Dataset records
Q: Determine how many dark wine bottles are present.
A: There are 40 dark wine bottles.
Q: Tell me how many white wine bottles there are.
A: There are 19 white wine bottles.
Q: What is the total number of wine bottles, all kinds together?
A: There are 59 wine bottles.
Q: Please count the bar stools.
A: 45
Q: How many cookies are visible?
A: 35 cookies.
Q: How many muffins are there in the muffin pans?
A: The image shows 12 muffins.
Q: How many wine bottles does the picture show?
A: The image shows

DIRECTIVE: Lay out all the rows above as a JSON list of strings, one string per line, skipping blank lines.

SOLUTION FOR THIS TASK:
[
  "Q: Determine how many dark wine bottles are present.",
  "A: There are 40 dark wine bottles.",
  "Q: Tell me how many white wine bottles there are.",
  "A: There are 19 white wine bottles.",
  "Q: What is the total number of wine bottles, all kinds together?",
  "A: There are 59 wine bottles.",
  "Q: Please count the bar stools.",
  "A: 45",
  "Q: How many cookies are visible?",
  "A: 35 cookies.",
  "Q: How many muffins are there in the muffin pans?",
  "A: The image shows 12 muffins.",
  "Q: How many wine bottles does the picture show?",
  "A: The image shows"
]